## WHAT TO DO
Transcribe only the lines in the data below falling between the line with "right front paw: (223, 626)" and the line with "left back paw: (495, 504)", including those two lines, and leave out any picture.

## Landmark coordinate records
-----
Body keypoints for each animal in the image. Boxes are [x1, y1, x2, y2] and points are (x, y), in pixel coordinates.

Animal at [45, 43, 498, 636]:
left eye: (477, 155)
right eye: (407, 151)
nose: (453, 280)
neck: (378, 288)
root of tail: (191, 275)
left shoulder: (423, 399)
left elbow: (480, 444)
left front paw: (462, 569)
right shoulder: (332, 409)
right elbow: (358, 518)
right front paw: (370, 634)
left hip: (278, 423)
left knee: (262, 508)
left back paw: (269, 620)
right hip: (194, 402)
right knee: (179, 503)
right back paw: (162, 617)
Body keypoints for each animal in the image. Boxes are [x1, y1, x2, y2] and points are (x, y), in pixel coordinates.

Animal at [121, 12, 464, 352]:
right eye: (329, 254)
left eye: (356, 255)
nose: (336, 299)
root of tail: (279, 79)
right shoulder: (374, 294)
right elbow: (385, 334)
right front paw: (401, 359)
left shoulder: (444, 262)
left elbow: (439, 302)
-----
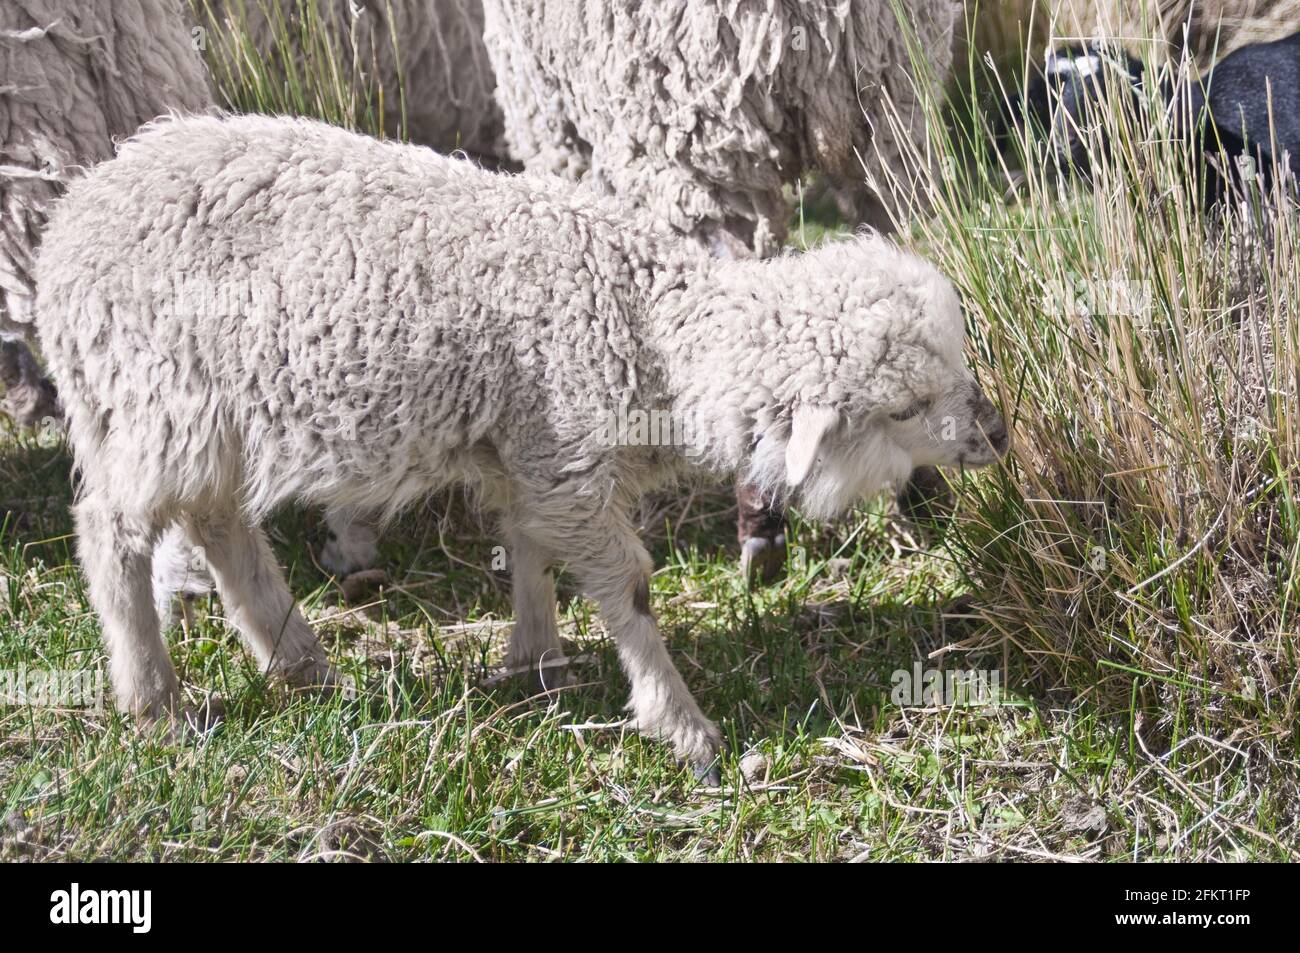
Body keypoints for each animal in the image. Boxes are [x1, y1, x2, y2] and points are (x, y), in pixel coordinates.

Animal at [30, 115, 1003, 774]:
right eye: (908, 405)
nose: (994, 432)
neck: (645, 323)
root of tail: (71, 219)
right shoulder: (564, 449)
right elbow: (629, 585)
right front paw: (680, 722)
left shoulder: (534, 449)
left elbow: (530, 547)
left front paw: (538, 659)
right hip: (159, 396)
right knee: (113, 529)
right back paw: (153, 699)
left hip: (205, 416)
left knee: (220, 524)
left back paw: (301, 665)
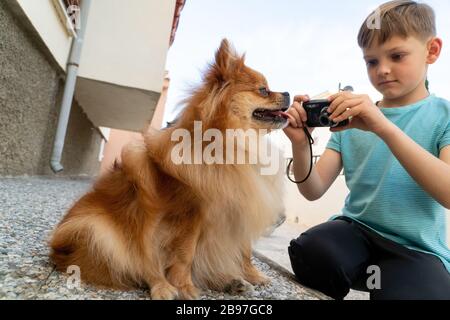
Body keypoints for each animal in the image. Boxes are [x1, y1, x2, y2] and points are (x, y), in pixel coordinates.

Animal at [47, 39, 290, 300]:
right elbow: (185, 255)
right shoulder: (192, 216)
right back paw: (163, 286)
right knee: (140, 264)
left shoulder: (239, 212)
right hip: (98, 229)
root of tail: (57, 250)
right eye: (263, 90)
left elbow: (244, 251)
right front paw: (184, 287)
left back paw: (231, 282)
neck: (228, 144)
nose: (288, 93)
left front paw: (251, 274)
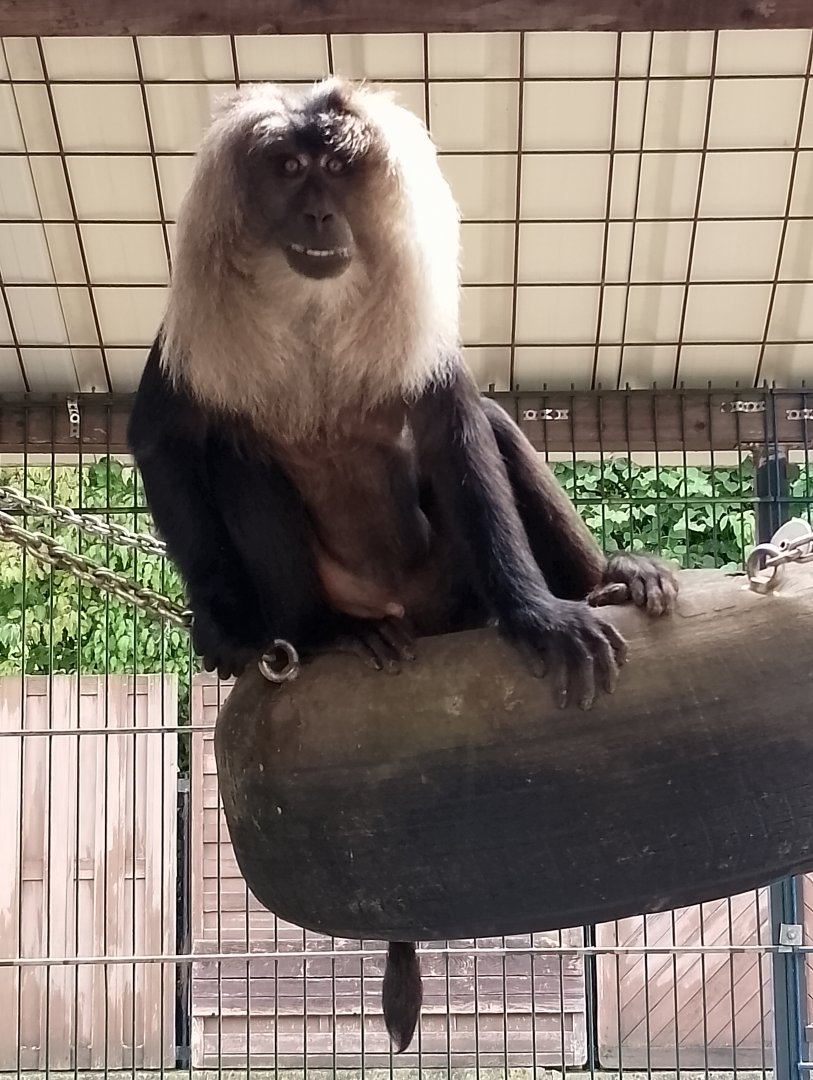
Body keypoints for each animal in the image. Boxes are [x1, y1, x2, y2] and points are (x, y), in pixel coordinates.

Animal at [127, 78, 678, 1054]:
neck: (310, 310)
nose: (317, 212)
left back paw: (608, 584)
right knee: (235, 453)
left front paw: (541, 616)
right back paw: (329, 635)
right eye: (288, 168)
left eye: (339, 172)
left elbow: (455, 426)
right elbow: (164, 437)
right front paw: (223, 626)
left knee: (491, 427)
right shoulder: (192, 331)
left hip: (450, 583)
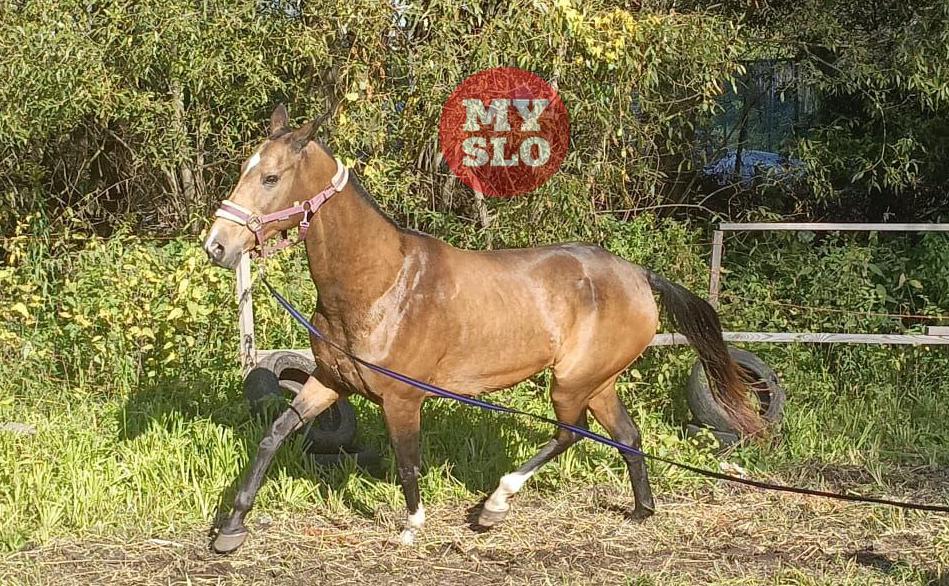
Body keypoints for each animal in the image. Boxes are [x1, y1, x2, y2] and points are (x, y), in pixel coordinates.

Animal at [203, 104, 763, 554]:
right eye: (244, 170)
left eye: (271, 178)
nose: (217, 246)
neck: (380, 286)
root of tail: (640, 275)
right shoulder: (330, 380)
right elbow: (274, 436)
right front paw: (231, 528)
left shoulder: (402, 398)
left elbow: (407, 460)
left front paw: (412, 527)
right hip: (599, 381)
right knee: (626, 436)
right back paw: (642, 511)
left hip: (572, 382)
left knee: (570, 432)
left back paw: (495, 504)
-----
## SOLVED EXERCISE
right front paw: (223, 626)
left knee: (491, 427)
right shoulder: (192, 331)
left hip: (450, 583)
Body keypoints for each animal in the image. Boxes are [x1, y1, x2, y2] and points are (x, y), in pixel coordinates.

Animal at [203, 104, 763, 554]:
right eye: (244, 170)
left eye: (271, 178)
nose: (217, 246)
neck: (380, 286)
root of tail: (640, 275)
right shoulder: (330, 380)
right elbow: (274, 436)
right front paw: (231, 528)
left shoulder: (402, 398)
left elbow: (407, 460)
left front paw: (412, 527)
right hip: (599, 381)
right knee: (626, 436)
right back paw: (642, 511)
left hip: (572, 382)
left knee: (570, 432)
left back paw: (495, 504)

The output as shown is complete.